7. Dizzy (Tommy Roe)

This was a rare Pop song with strings. The Beatles used strings on their 1965 hit "Yesterday," but it wasn't until the Disco era when strings became common in Pop.

Roe wrote this with Freddy Weller. Weller went on to become a Country singer after a spell as one of Paul Revere's Raiders.

In 1962, Roe had his first, and only other US #1 hit with "Shelia," which he wrote when he was 14. He had anther hit in 1970 with "Jam Up Jelly Tight," then started recording Country songs.

In 1991 British comedian Vic Reeves teamed up with the band The Wonder Stuff to record a cover version of this.

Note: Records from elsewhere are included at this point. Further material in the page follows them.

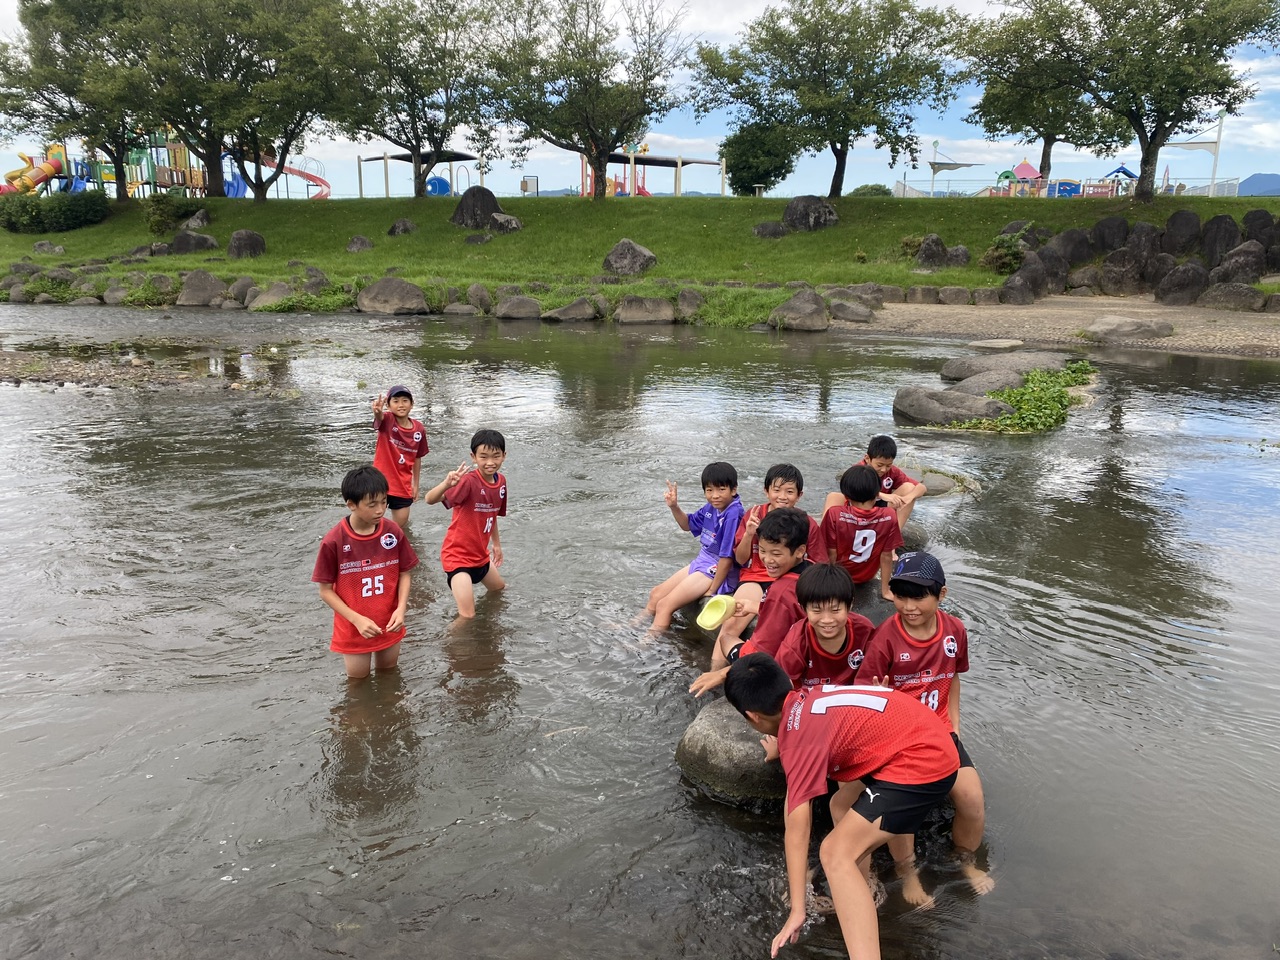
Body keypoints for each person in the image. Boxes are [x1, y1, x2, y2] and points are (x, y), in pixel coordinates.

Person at [724, 653, 960, 960]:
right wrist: (781, 747)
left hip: (923, 764)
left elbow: (797, 829)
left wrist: (797, 909)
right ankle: (862, 888)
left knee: (834, 853)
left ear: (753, 716)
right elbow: (811, 737)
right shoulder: (809, 697)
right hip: (927, 737)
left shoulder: (798, 741)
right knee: (841, 803)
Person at [860, 551, 994, 904]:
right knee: (902, 810)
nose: (909, 606)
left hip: (940, 731)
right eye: (901, 596)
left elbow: (953, 678)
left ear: (941, 594)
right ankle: (907, 875)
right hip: (898, 738)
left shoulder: (955, 631)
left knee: (972, 800)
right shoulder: (884, 638)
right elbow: (866, 697)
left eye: (918, 596)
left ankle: (965, 862)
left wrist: (955, 727)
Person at [688, 507, 812, 696]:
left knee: (726, 638)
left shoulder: (780, 592)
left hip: (781, 669)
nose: (767, 559)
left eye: (776, 554)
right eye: (762, 551)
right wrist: (756, 607)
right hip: (806, 656)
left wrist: (721, 675)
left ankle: (715, 684)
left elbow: (763, 651)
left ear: (800, 551)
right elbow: (790, 611)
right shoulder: (809, 573)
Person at [312, 464, 419, 679]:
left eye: (384, 502)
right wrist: (357, 620)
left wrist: (401, 609)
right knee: (358, 685)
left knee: (389, 678)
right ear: (351, 504)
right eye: (372, 504)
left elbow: (404, 573)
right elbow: (325, 591)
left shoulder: (392, 532)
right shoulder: (334, 541)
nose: (380, 510)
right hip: (354, 629)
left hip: (390, 623)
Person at [717, 464, 826, 654]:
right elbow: (741, 560)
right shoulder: (754, 515)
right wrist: (749, 534)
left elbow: (819, 564)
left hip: (790, 581)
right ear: (766, 491)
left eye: (789, 491)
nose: (782, 497)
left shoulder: (805, 523)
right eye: (776, 490)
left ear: (799, 495)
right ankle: (715, 668)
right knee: (729, 627)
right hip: (756, 578)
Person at [643, 461, 743, 634]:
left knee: (665, 605)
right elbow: (687, 525)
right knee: (656, 594)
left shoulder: (733, 514)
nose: (715, 495)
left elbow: (727, 558)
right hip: (704, 560)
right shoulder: (711, 507)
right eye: (709, 490)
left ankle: (647, 643)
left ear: (733, 490)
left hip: (716, 568)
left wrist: (712, 590)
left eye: (721, 489)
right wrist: (674, 506)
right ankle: (633, 626)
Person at [424, 428, 508, 619]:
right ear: (473, 457)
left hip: (480, 555)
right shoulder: (468, 482)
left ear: (504, 456)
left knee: (500, 591)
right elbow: (429, 499)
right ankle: (447, 639)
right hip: (458, 557)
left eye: (496, 456)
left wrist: (496, 544)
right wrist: (446, 484)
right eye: (483, 457)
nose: (490, 462)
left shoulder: (501, 482)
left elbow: (492, 514)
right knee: (467, 616)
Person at [773, 562, 875, 690]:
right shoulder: (795, 645)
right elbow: (780, 688)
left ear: (850, 605)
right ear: (803, 608)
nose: (827, 620)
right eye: (817, 610)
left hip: (855, 697)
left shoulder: (865, 630)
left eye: (835, 610)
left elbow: (876, 671)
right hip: (810, 700)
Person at [822, 465, 904, 602]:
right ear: (877, 493)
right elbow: (886, 556)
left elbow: (831, 553)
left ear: (846, 494)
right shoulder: (889, 515)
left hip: (840, 577)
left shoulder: (835, 514)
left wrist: (829, 583)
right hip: (866, 576)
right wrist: (885, 590)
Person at [824, 435, 926, 530]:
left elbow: (921, 487)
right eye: (879, 465)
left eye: (888, 465)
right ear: (867, 458)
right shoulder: (858, 470)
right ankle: (826, 533)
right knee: (834, 496)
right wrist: (882, 495)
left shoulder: (893, 471)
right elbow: (856, 492)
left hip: (879, 509)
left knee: (909, 487)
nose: (884, 469)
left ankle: (894, 533)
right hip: (858, 508)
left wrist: (908, 498)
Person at [370, 385, 430, 528]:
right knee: (371, 525)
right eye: (396, 401)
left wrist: (415, 484)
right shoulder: (387, 420)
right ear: (388, 405)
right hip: (379, 482)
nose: (401, 405)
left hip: (403, 484)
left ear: (412, 404)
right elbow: (379, 419)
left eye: (405, 401)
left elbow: (417, 457)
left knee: (399, 529)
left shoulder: (419, 429)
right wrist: (377, 412)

In Britain it topped the charts for two weeks, one more week than Tommy Roe's original version.

Tommy Roe: "Freddy Weller and I had known each other in Atlanta. I was on a TV show with Paul Revere & The Raiders. They had lost their guitarist and I suggested Freddy as a replacement. He moved to California to be with them, and we started writing together. I showed him 'Dizzy.' I had written the chorus but couldn't complete it. Freddy loved it and said, 'Let's finish it,' and we did that on a tour bus late at night. Jimmy Haskell wrote the string arrangement and we had Hal Blaine on drums, Joe Osborne on bass, Ben Benay on guitar and Larry Knechtel on keyboards. You can't get better than that. It sold 6 million copies, 4 million of them in the States, and it was my biggest hit of all."